— Task A —
Reproduce the stretch of the blog comment about unread books from "Ulysses has sitting" through "so much fun!".
— Task B —
Write what comes next in the blog comment thread about hard-to-finish books, picking up where it stops.

— Document excerpt —
At April 11, 2008 at 9:27 AM , Blogger Kath Lockett said...

I feel your pain, myninjacockle, I really do. As a recovering Arts (Major English Texts) graduate, I could barely endure 'Heart of Darkness' and had to read both 'The Iliad' and 'The Odyssey'.

Ulysses has sitting on my bookshelf for years, still unread, and 'Atonement' was given back to my Dad after I sat through the underwhelming film version. Others that look good on the pine planks but have yet to be either a) enjoyed; b) finished, or even c) started, include:

*A suitable boy - Vikram Seth (scared by the size)
*Three Patrick Whites - agree with you, he's about as approachable as a Seven-eleven bandit with a syringe
* Some Peter Goldsworthys - I don't just 'get' him.....

That's why blog-reading is so much fun!

 
At April 12, 2008 at 9:14 AM , Blogger myninjacockle said...

— Supplied information —
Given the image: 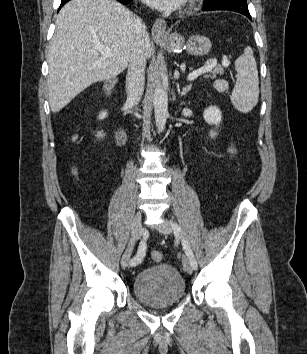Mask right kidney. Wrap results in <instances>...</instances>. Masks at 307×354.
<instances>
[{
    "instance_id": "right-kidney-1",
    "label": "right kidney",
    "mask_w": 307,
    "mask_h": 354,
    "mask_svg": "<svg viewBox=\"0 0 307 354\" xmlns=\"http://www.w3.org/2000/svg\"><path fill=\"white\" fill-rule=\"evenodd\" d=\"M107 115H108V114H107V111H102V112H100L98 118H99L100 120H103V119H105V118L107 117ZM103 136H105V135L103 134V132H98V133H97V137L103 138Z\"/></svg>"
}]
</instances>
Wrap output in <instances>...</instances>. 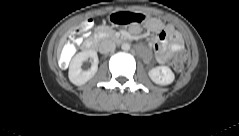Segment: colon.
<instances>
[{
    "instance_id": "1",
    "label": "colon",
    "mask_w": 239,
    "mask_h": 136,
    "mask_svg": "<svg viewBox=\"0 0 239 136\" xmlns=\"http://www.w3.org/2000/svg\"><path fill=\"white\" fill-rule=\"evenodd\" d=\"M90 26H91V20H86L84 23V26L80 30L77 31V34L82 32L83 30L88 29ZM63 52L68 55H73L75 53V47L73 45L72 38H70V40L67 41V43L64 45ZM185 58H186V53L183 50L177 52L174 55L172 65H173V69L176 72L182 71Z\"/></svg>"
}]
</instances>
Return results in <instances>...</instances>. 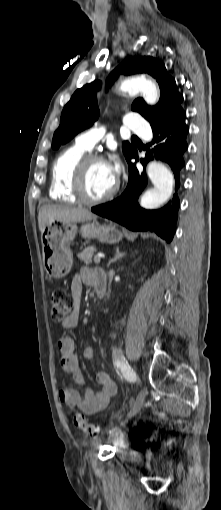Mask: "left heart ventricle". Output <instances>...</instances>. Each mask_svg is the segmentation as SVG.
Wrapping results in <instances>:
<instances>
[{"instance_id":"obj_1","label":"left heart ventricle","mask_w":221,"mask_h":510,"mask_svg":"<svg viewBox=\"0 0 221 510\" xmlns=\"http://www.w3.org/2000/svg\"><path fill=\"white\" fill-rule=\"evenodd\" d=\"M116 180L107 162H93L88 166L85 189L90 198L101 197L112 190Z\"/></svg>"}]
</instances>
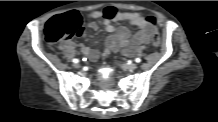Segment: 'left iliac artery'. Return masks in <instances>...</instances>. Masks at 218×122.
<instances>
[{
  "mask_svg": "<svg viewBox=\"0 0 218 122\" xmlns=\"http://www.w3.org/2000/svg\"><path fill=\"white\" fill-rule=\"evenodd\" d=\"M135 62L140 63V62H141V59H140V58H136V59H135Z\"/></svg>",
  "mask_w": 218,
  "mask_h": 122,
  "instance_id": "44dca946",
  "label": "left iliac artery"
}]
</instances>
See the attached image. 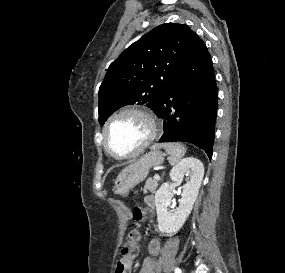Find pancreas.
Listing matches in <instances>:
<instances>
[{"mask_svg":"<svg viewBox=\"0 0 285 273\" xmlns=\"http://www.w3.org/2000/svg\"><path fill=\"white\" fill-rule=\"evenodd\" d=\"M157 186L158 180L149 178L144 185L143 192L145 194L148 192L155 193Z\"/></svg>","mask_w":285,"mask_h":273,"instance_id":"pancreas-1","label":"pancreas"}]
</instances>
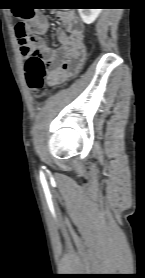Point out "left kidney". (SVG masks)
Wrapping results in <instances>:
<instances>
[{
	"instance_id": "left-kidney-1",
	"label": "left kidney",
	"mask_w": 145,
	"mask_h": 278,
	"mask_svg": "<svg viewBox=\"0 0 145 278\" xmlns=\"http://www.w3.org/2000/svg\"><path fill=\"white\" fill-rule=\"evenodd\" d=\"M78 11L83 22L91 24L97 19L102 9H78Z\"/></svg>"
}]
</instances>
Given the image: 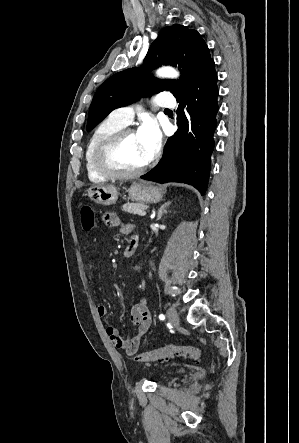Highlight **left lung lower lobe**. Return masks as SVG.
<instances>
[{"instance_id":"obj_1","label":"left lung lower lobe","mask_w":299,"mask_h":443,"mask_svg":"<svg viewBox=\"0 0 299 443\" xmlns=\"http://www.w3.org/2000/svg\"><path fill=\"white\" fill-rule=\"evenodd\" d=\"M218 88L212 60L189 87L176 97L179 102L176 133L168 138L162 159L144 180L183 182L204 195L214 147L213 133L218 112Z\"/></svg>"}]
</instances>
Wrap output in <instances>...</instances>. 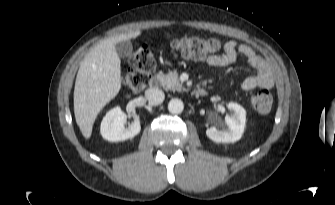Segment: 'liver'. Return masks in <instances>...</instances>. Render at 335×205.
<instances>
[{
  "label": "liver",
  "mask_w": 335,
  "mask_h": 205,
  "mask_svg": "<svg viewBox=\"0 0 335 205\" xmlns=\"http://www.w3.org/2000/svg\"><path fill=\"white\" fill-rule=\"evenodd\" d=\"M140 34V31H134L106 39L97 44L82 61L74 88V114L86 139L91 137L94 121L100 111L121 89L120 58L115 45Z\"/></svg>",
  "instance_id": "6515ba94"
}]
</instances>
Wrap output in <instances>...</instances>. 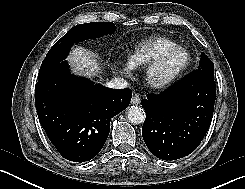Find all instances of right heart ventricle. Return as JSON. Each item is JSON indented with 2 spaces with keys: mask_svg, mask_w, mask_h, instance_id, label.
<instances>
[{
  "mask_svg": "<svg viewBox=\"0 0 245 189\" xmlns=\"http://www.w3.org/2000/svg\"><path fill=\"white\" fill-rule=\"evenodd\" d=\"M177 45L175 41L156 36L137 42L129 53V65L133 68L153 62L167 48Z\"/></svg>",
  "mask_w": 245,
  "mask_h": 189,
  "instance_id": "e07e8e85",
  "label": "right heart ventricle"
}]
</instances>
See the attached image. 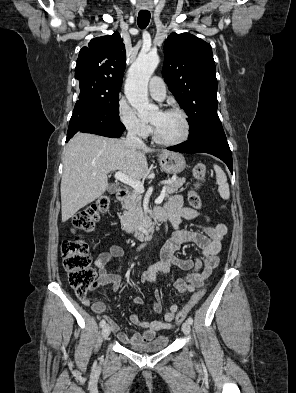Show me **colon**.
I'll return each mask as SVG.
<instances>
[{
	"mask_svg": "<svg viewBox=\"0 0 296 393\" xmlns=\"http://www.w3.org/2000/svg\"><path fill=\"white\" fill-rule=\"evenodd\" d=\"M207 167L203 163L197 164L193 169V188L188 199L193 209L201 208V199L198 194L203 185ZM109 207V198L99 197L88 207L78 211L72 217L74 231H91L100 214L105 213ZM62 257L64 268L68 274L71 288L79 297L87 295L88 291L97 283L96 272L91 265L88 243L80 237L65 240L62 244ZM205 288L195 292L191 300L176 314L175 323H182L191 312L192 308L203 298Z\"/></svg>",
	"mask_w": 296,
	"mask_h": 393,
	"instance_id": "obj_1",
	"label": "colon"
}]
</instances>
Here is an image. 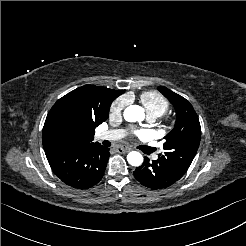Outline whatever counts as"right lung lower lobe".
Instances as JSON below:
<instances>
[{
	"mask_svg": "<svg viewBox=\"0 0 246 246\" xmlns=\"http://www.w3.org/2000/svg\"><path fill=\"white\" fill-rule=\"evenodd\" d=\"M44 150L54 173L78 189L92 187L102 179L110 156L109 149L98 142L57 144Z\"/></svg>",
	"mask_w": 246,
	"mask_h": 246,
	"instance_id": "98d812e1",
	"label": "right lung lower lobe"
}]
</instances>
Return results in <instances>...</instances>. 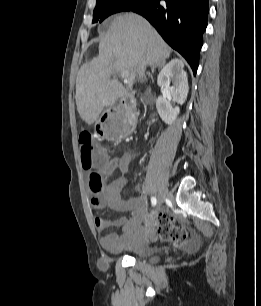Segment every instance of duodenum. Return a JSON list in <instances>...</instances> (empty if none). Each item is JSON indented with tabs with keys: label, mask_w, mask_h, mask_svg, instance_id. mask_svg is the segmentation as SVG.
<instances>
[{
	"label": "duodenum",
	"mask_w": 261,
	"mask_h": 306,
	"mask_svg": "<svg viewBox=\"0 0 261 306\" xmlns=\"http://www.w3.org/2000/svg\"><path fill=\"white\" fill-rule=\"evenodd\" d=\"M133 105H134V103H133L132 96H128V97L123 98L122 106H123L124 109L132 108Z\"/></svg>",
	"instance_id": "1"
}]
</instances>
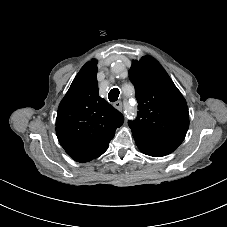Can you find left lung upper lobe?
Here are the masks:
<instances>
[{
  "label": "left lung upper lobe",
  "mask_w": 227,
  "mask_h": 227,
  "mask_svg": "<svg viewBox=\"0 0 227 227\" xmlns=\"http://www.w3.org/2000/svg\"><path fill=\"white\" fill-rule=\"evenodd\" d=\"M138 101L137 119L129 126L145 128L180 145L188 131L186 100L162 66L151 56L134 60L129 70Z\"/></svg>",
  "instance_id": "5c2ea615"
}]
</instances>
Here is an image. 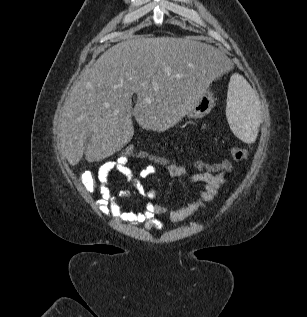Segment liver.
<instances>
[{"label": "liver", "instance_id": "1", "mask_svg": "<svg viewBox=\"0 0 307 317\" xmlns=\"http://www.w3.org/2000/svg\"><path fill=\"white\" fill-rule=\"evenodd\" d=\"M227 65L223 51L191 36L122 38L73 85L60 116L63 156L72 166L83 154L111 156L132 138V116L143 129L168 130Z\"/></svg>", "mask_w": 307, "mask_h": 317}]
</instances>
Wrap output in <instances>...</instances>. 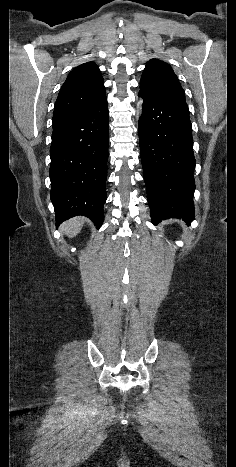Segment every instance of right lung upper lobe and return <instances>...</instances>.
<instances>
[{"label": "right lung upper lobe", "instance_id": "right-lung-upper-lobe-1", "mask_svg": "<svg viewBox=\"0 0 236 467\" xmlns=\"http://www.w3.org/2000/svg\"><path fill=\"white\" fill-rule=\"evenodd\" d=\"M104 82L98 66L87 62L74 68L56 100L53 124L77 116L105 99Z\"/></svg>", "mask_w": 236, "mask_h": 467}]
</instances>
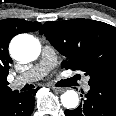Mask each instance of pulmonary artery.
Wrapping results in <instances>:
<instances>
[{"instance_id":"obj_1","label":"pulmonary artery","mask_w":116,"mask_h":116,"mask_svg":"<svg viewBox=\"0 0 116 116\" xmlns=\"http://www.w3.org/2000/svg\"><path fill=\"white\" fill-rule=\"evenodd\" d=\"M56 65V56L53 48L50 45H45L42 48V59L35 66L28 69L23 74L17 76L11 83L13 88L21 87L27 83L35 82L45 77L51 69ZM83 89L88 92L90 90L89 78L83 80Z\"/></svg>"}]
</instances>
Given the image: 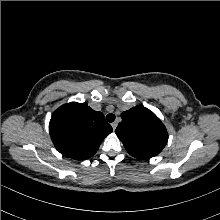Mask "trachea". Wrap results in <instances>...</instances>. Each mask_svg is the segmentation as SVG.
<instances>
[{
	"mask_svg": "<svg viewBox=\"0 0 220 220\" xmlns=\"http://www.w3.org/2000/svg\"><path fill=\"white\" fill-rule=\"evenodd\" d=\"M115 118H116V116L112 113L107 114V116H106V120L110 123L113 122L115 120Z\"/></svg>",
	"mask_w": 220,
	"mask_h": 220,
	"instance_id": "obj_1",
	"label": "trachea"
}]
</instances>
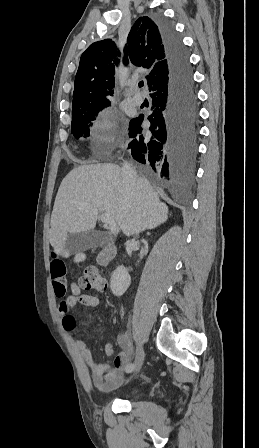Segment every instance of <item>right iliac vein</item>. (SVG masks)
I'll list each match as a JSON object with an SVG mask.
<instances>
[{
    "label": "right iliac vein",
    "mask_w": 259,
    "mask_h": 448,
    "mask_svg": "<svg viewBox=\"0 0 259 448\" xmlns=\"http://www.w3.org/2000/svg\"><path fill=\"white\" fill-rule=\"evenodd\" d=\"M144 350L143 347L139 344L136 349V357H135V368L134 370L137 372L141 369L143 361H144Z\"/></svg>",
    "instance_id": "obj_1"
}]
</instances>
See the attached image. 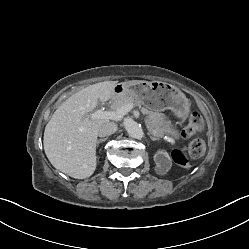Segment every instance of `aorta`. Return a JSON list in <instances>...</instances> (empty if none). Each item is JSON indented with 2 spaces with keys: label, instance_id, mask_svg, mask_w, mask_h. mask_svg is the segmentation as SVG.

— Output A —
Ulysses has sitting on my bookshelf for years, still unread, and 'Atonement' was given back to my Dad after I sat through the underwhelming film version. Others that look good on the pine planks but have yet to be either a) enjoyed; b) finished, or even c) started, include:

*A suitable boy - Vikram Seth (scared by the size)
*Three Patrick Whites - agree with you, he's about as approachable as a Seven-eleven bandit with a syringe
* Some Peter Goldsworthys - I don't just 'get' him.....

That's why blog-reading is so much fun!

— Output B —
If you mess them up a little they will at least look read - that's what I do anyway.
Don't mind Peter Goldsworthy's poetry (but I've only read a few).
Is it okay if I adopt 'approachable as a Seven-eleven bandit with a syringe'?

 
At April 12, 2008 at 10:47 AM , Blogger Kath Lockett said...

Sure - but link me, buddy!

Oooh, just as an aside, the word verification thingy wants me to enter:
Qwertyfug
.... that's slightly personal, don't you think?

 
At April 13, 2008 at 8:22 PM , Blogger Jonathan Shaw said...

Germaine Greer said on TV that she'd slit her throat if The Unknown Terrorist got short-listed for the Booker. What are all the people thinking who say it's anything other than what you have described

 
At April 14, 2008 at 9:31 AM , Blogger myninjacockle said...

Kath - I'm a moral relativist when it comes to qwertyfugging, as long as proper precautions are taken and no children or animals are harmed.

Jonathon - Proof of my theory that if you talk long enough you'll eventually say something that sounds vaguely sensible.

thank you.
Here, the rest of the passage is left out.